Майор говорил раздраженно и озлобленно и смотрел в одну точку прямо перед собой.
— Но почему же он непременно должен потерять?
— Потеряет, — сказал майор. Он смотрел в стену. Потом посмотрел на аппарат, выдернул свою высохшую руку из ремней и с силой ударил ею по ноге. „Потеряет, — закричал он. — Не спорьте со мною!“ Потом он позвал санитара: „Остановите эту проклятую штуку“.<…>
— Извините меня, — сказал он и потрепал меня по плечу здоровой рукой. — Я не хотел быть грубым. Только что моя жена умерла. Простите меня.
— Боже мой, — сказал я, чувствуя острую боль за него, — какое несчастье.
Он стоял около меня, кусая губы.
— Очень это трудно, — сказал он. — Не могу примириться. — Он смотрел мимо меня в окно. Потом заплакал. — Никак не могу примириться, — сказал он, и голос его прервался. Потом, не переставая плакать, подняв голову и ни на что не глядя, с мокрым от слез лицом, кусая губы, держась по-военному прямо, он прошагал мимо аппаратов и вышел из комнаты».
++++++++
▶ Порядок выполнения:
1. Повторите дословно часть отрывка о майоре от слов «Майор говорил раздраженно» до слов «него, — какое несчастье.» включительно.
2. Что, по словам майора в отрывке о майоре, только что случилось с его женой?

▶ Исходные данные:
++++++++
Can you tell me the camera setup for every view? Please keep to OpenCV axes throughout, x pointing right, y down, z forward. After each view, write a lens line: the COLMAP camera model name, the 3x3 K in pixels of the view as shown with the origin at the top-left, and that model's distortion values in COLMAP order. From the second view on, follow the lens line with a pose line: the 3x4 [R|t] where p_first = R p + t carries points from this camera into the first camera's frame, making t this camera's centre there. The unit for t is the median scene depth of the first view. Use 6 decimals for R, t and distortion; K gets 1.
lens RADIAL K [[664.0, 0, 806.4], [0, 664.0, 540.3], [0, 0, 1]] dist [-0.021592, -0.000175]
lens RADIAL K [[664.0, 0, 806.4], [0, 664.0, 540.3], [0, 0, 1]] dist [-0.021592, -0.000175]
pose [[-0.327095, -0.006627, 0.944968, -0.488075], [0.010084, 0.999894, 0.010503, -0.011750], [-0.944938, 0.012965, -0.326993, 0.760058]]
++++++++
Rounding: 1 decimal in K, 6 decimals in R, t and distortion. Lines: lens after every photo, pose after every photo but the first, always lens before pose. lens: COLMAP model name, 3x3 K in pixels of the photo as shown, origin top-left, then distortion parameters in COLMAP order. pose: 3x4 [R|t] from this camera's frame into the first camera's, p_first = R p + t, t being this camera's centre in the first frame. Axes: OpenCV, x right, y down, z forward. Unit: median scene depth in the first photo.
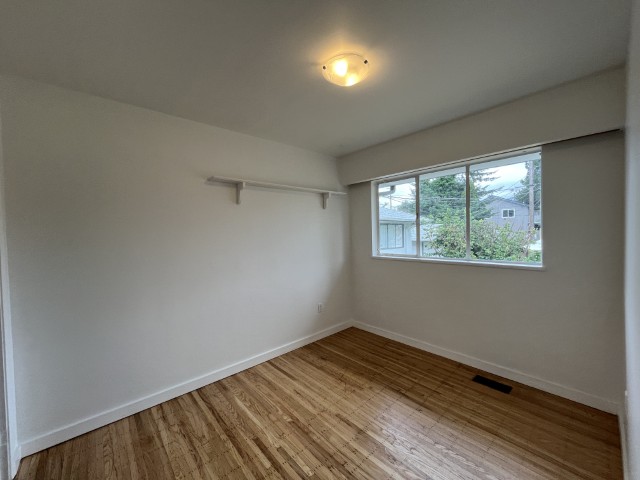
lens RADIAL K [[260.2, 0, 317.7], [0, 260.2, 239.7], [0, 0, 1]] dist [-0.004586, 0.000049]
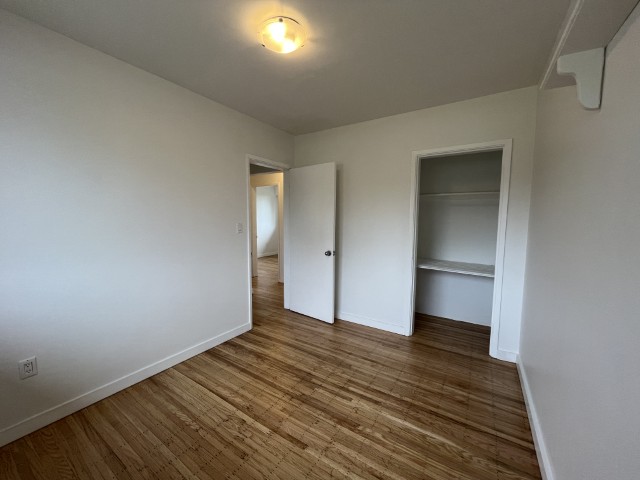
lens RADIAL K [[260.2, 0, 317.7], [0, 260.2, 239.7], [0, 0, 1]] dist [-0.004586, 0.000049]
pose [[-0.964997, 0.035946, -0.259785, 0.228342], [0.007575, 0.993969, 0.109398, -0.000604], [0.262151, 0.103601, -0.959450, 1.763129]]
++++++++
▶ Результаты выполнения:
1.
Майор говорил раздраженно и озлобленно и смотрел в одну точку прямо перед собой.
— Но почему же он непременно должен потерять?
— Потеряет, — сказал майор. Он смотрел в стену. Потом посмотрел на аппарат, выдернул свою высохшую руку из ремней и с силой ударил ею по ноге. „Потеряет, — закричал он. — Не спорьте со мною!“ Потом он позвал санитара: „Остановите эту проклятую штуку“.<…>
— Извините меня, — сказал он и потрепал меня по плечу здоровой рукой. — Я не хотел быть грубым. Только что моя жена умерла. Простите меня.
— Боже мой, — сказал я, чувствуя острую боль за него, — какое несчастье.

2. Его жена только что умерла.